* **Items listed in a dataset**:
▼

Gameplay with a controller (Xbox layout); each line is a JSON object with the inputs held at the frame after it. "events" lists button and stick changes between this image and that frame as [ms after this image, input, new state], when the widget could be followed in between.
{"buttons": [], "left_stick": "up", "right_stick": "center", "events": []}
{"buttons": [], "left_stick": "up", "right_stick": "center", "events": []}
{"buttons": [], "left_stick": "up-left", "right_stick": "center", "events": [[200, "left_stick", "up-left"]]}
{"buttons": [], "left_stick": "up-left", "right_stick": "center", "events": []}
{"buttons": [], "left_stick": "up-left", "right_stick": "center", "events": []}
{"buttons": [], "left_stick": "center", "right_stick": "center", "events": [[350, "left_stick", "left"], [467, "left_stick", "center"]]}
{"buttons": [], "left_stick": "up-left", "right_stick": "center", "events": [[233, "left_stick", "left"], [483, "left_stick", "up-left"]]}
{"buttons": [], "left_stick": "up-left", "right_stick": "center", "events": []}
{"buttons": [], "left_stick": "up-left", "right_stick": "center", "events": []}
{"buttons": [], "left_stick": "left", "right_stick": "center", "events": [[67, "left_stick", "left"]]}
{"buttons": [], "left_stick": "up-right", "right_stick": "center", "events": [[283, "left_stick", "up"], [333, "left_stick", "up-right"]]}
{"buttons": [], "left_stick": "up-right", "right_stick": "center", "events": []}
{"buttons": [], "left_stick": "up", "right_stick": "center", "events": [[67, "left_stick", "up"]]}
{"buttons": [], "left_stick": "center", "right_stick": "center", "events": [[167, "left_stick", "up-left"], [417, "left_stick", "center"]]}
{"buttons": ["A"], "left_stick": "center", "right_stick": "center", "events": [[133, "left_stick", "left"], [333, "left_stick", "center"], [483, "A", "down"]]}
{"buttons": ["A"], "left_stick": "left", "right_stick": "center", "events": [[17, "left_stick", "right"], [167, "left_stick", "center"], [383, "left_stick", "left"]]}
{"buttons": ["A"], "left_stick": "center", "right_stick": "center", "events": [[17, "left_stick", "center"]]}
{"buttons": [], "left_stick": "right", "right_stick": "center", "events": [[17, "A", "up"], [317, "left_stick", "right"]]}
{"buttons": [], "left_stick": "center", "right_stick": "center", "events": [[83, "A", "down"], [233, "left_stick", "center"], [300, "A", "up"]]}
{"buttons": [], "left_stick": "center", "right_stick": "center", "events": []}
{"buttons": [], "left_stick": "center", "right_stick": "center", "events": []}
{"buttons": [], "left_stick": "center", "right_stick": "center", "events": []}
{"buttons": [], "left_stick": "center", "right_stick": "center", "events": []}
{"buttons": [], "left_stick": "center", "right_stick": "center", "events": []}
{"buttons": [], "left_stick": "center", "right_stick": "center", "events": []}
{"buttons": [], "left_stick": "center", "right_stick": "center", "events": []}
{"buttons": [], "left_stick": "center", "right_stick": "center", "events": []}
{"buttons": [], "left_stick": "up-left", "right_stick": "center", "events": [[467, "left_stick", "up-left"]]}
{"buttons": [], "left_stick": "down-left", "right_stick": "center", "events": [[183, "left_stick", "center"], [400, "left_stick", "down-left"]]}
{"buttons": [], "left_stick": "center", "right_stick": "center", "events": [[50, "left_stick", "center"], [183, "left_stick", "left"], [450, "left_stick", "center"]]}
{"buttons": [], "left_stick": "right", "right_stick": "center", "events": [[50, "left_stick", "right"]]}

▲

* **TASK INSTRUCTIONS**:
Whenever "down" occurs in a line above, copy that line.

* **RESULT**:
{"buttons": ["A"], "left_stick": "center", "right_stick": "center", "events": [[133, "left_stick", "left"], [333, "left_stick", "center"], [483, "A", "down"]]}
{"buttons": [], "left_stick": "center", "right_stick": "center", "events": [[83, "A", "down"], [233, "left_stick", "center"], [300, "A", "up"]]}
{"buttons": [], "left_stick": "down-left", "right_stick": "center", "events": [[183, "left_stick", "center"], [400, "left_stick", "down-left"]]}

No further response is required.